2.7. Laser Confocal Microscopy
After labeling the cells, fluorescent (for f-actin and nuclei) and reflected light (for collagen) 3-D optical section images were acquired simultaneously using laser confocal microscopy (Leica SP2, Heidelberg, Germany). Stacks of optical sections (z-series) were acquired by changing the position of the focal plane in 4µm steps for a 20X objective (non-immersion, 0.7 NA, 590µm free working distance) or 1µm steps for a 63X objective (water immersion, 1.2 NA, 220µm free working distance). Overalapping image stacks were collected across the entire wound area, as shown in .
Schematic showing where the montage of 3-D image stacks was collected for each sample.

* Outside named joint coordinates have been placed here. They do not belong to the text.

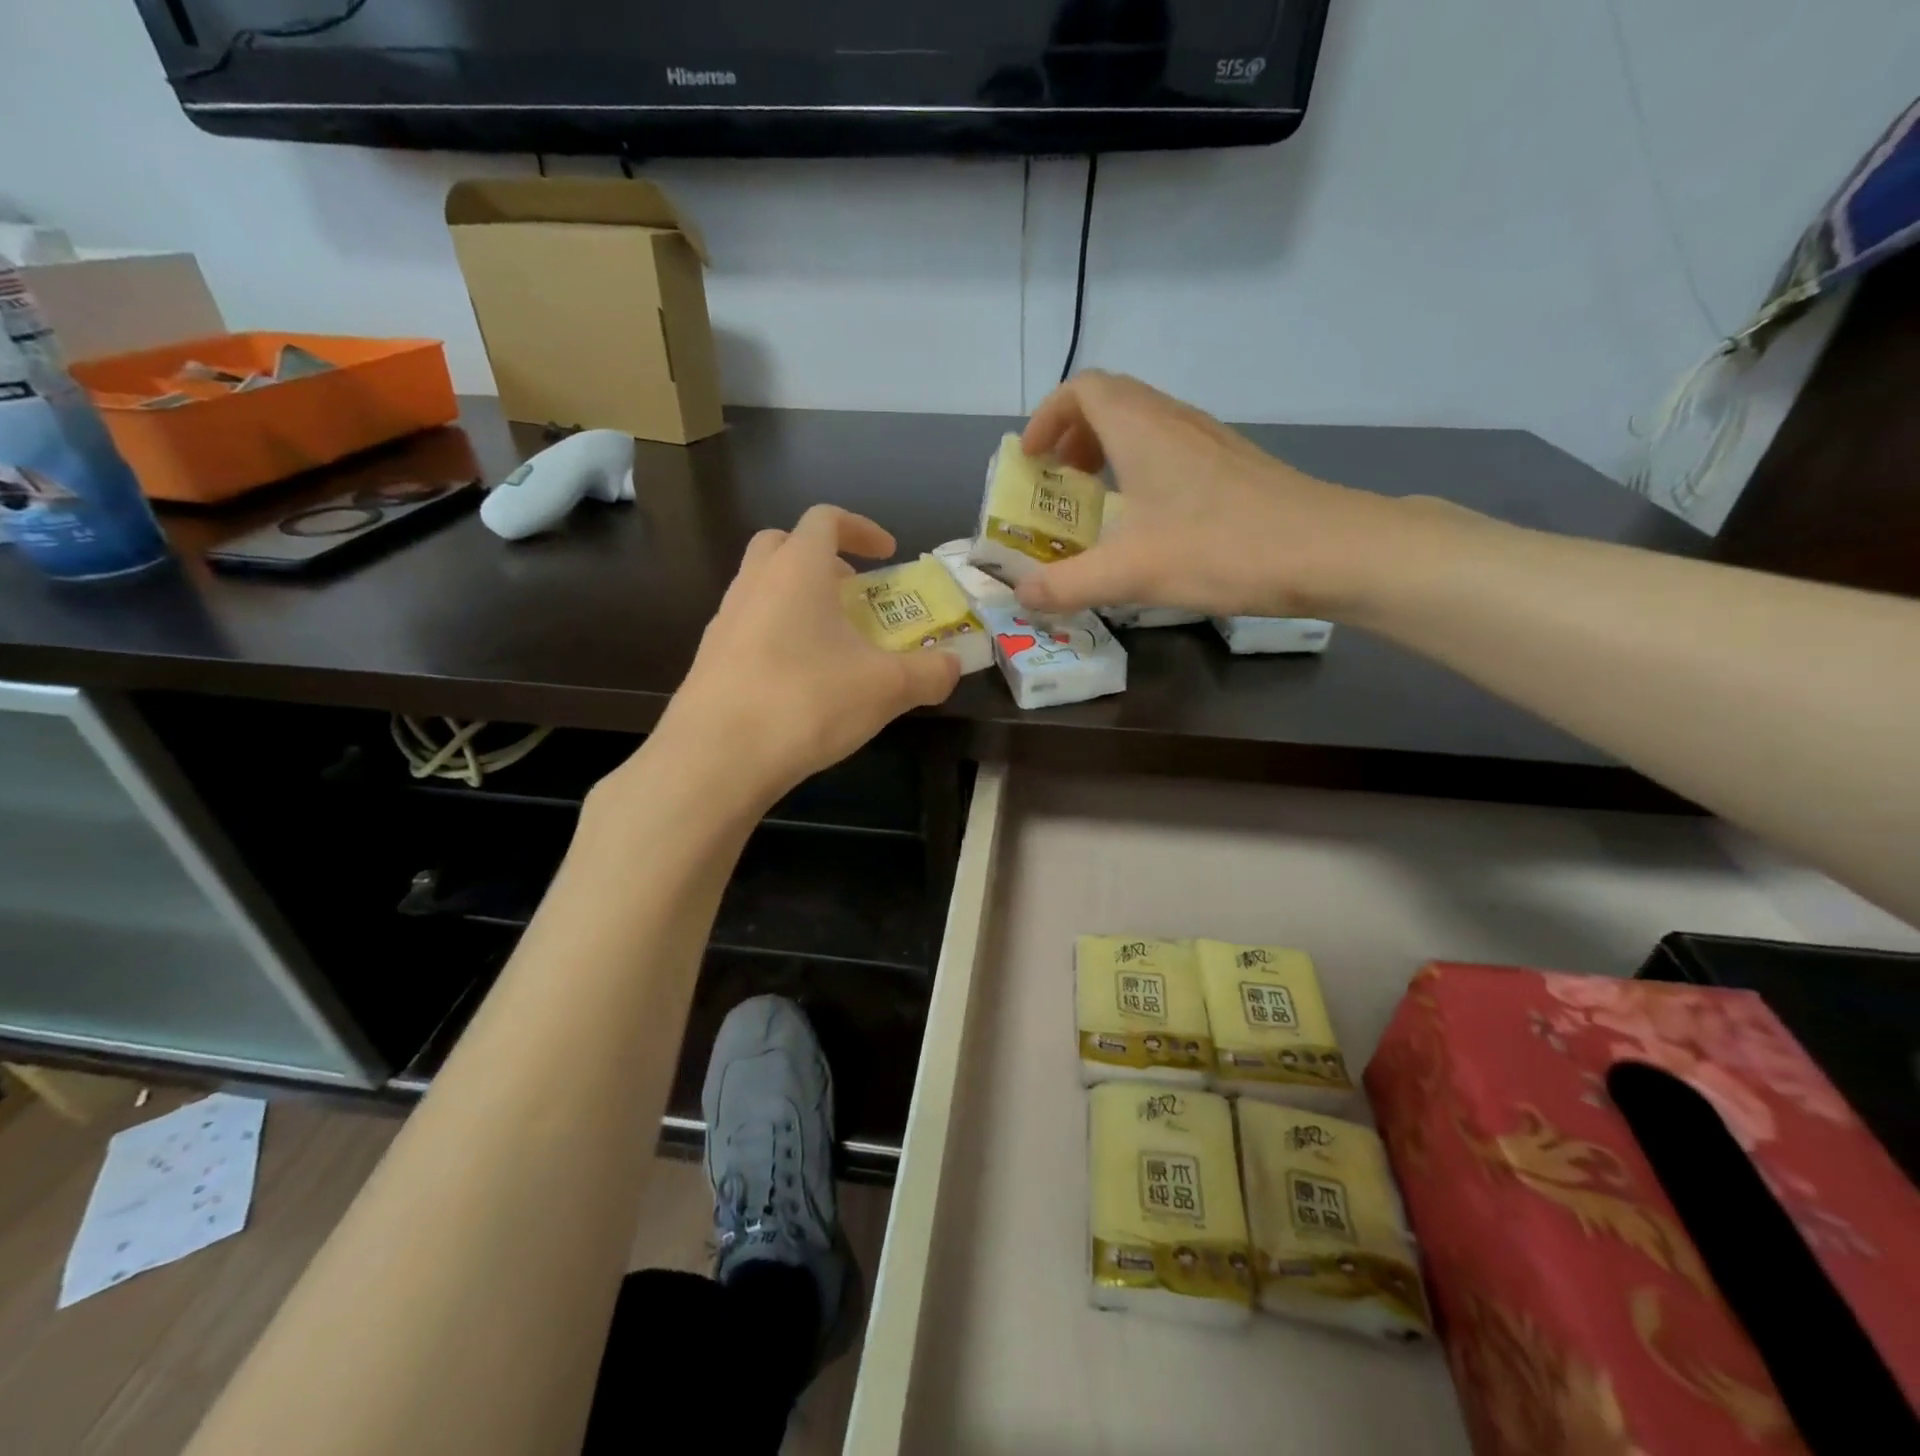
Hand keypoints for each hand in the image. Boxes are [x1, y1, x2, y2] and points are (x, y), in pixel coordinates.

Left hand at [646, 505, 961, 809]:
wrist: (716, 759)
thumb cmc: (806, 702)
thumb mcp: (886, 688)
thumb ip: (930, 672)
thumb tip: (955, 665)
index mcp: (797, 570)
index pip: (826, 519)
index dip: (862, 529)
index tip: (888, 554)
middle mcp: (754, 584)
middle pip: (783, 545)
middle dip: (822, 559)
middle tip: (853, 593)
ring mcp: (725, 622)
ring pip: (763, 588)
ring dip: (799, 600)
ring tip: (833, 644)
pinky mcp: (710, 661)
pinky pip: (749, 629)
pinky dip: (778, 636)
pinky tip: (800, 682)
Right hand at [1014, 371, 1434, 620]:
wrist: (1328, 549)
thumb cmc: (1221, 549)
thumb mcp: (1130, 573)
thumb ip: (1067, 584)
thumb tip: (1022, 596)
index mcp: (1141, 428)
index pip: (1082, 390)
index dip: (1047, 417)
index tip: (1031, 460)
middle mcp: (1174, 421)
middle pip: (1111, 402)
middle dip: (1073, 437)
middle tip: (1057, 483)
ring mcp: (1209, 441)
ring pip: (1143, 426)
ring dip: (1108, 453)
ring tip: (1094, 503)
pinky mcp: (1232, 468)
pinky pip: (1169, 451)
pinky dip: (1140, 471)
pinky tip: (1146, 522)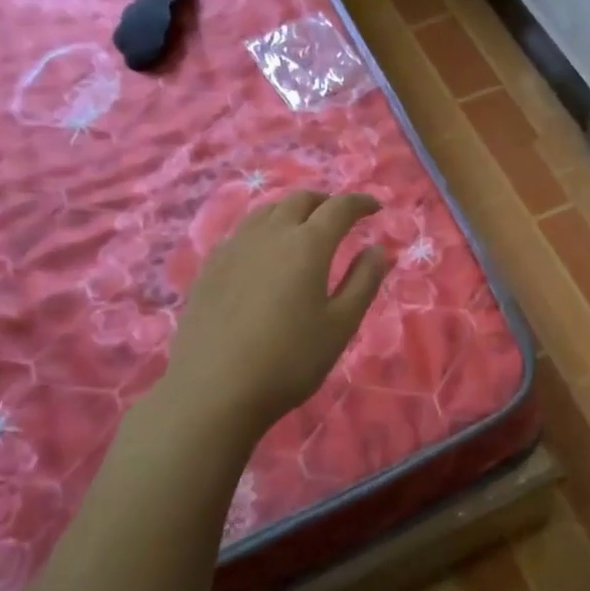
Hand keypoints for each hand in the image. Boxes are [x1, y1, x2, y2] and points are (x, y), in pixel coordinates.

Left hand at [163, 191, 389, 435]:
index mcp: (307, 245)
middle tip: (340, 217)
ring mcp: (234, 248)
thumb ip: (364, 281)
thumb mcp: (341, 324)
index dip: (360, 203)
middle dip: (325, 202)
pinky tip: (265, 253)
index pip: (339, 208)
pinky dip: (264, 229)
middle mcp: (270, 235)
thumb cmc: (290, 360)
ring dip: (292, 211)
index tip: (375, 208)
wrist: (214, 390)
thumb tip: (379, 250)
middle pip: (299, 200)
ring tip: (303, 228)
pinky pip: (242, 232)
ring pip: (266, 211)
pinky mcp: (210, 268)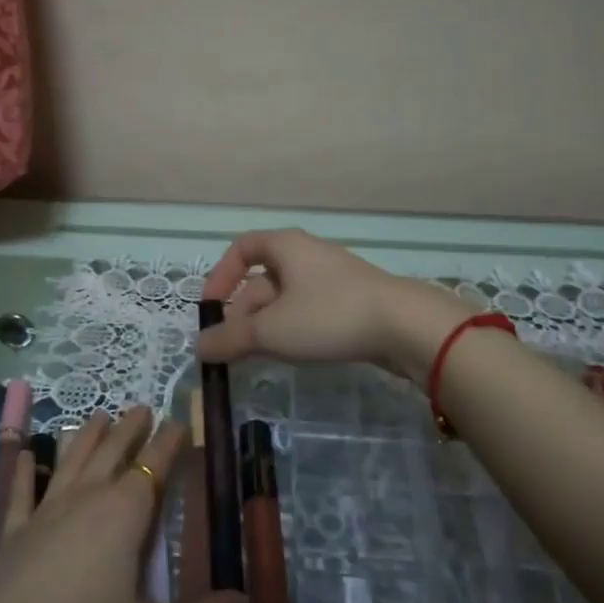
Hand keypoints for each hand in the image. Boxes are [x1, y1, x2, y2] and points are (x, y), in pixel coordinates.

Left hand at [0, 406, 246, 602]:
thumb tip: (244, 602)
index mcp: (124, 515)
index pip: (154, 465)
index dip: (170, 442)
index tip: (181, 421)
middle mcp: (86, 500)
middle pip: (112, 452)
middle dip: (131, 428)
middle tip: (143, 407)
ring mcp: (44, 513)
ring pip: (72, 461)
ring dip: (88, 436)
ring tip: (99, 415)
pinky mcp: (11, 536)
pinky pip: (21, 493)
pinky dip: (25, 471)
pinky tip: (26, 454)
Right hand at [196, 229, 470, 384]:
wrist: (404, 325)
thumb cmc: (329, 315)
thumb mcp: (272, 330)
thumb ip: (231, 338)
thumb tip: (199, 347)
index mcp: (285, 246)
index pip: (241, 248)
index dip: (220, 276)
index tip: (209, 308)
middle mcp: (306, 254)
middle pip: (261, 278)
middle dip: (242, 312)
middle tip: (232, 348)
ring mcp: (330, 278)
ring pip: (285, 298)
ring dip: (265, 325)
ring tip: (258, 356)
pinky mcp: (350, 302)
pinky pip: (308, 310)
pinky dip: (292, 329)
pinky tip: (293, 353)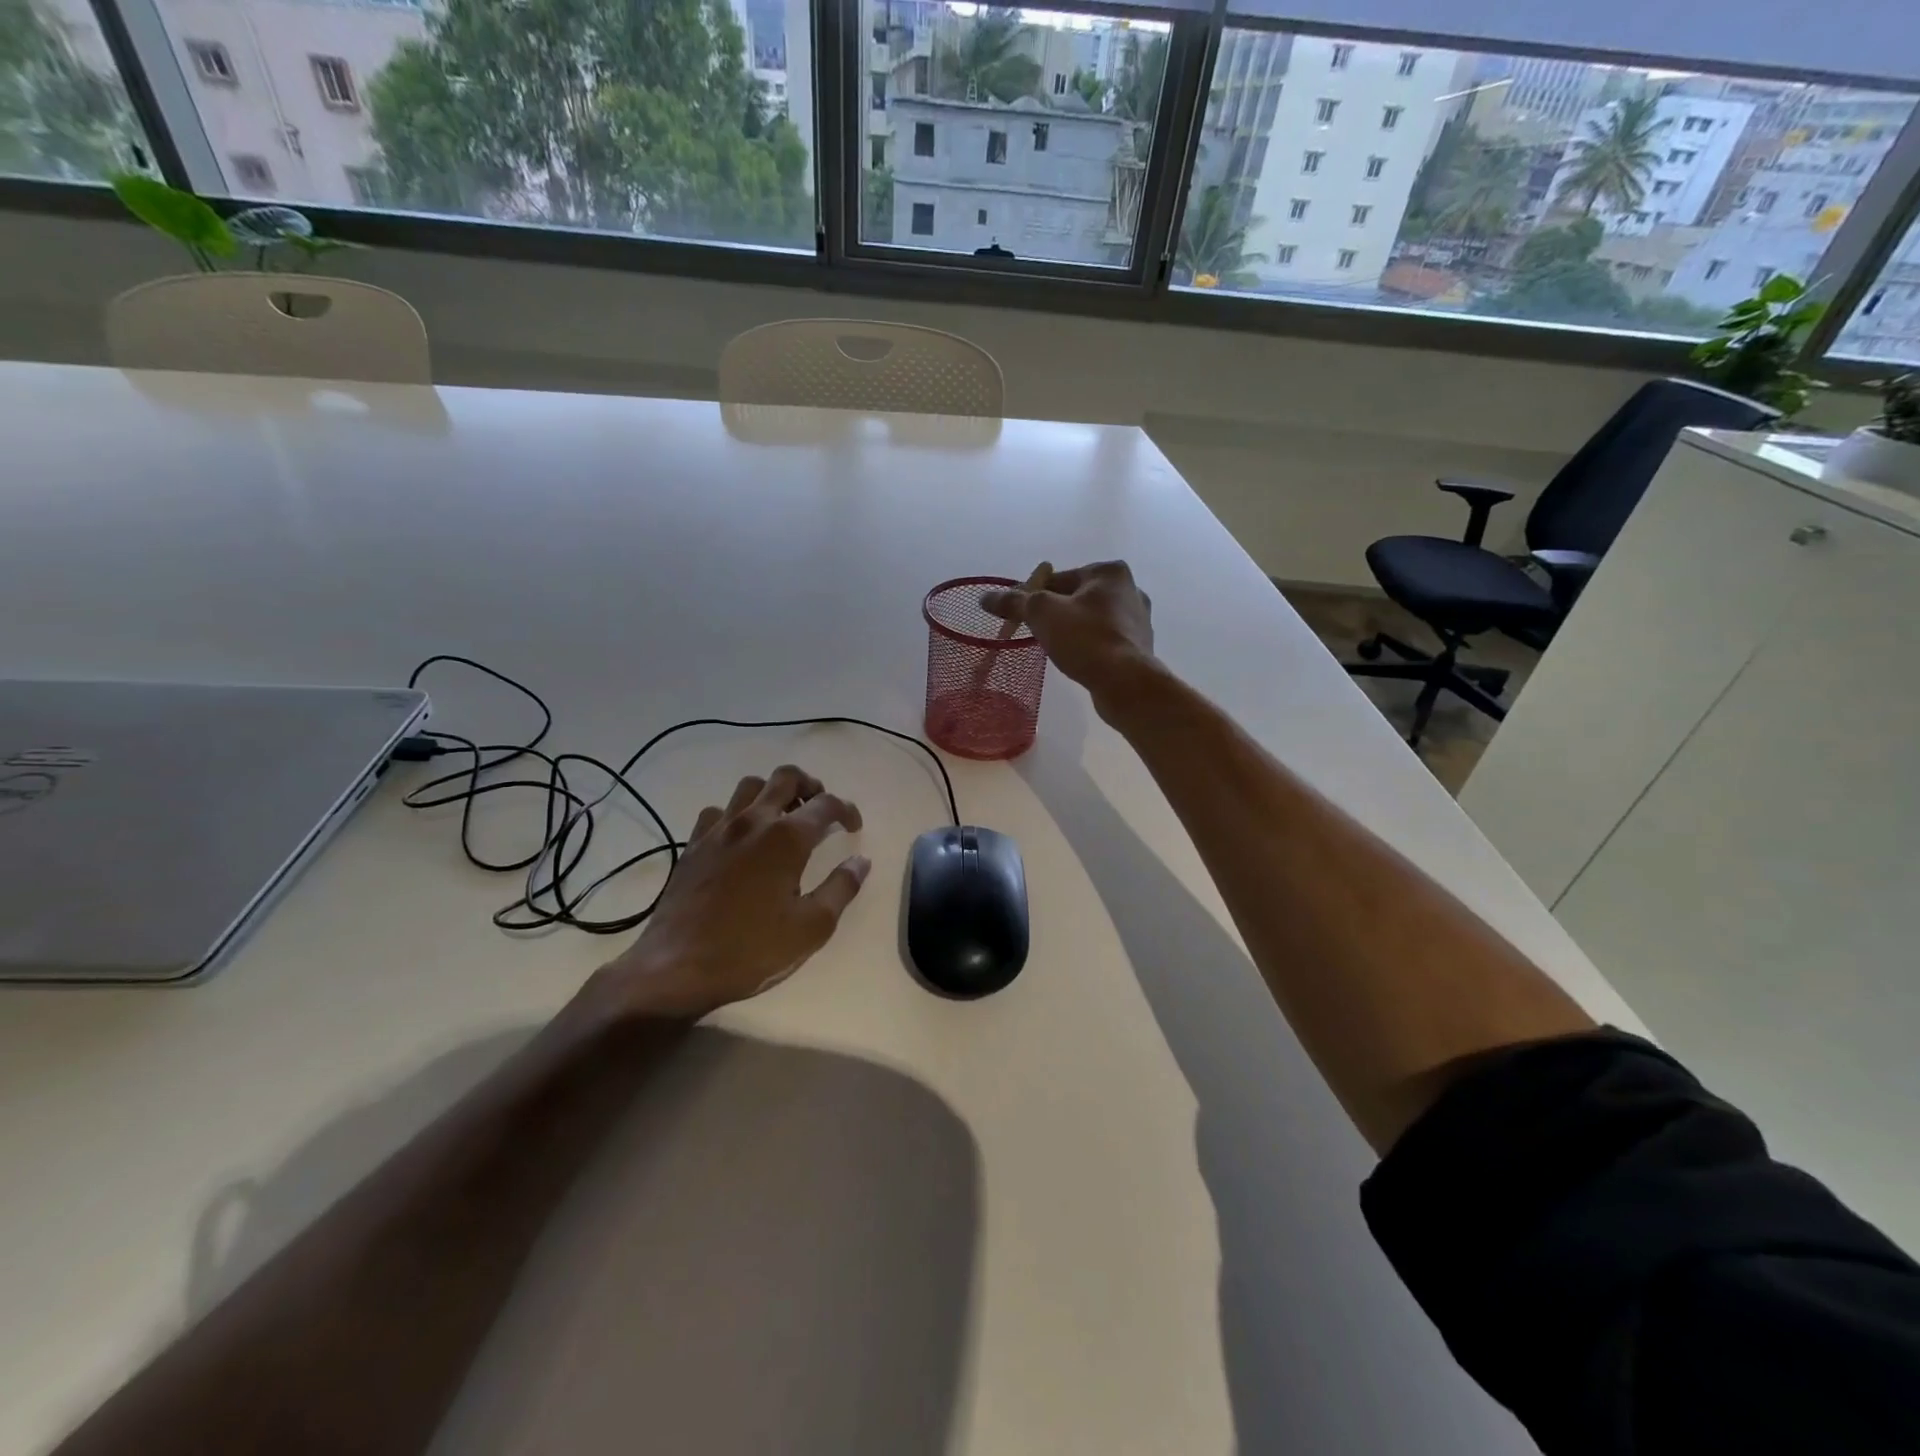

2.8. Assessment of Cell Migration
Maximum intensity projections of the F-actin and TOTO-3 image stacks were created, and color overlays were generated using Metamorph (Molecular Devices, Sunnyvale, CA). Photoshop (Adobe, Mountain View, CA) was then used to align the overlapped images to create a montage of the injured area. Each montage included the wound area along with border region outside the injury. The distance that cells had traveled into the wound area was calculated by drawing a straight line between the edge of the injury and cells at the leading edge of the migratory front.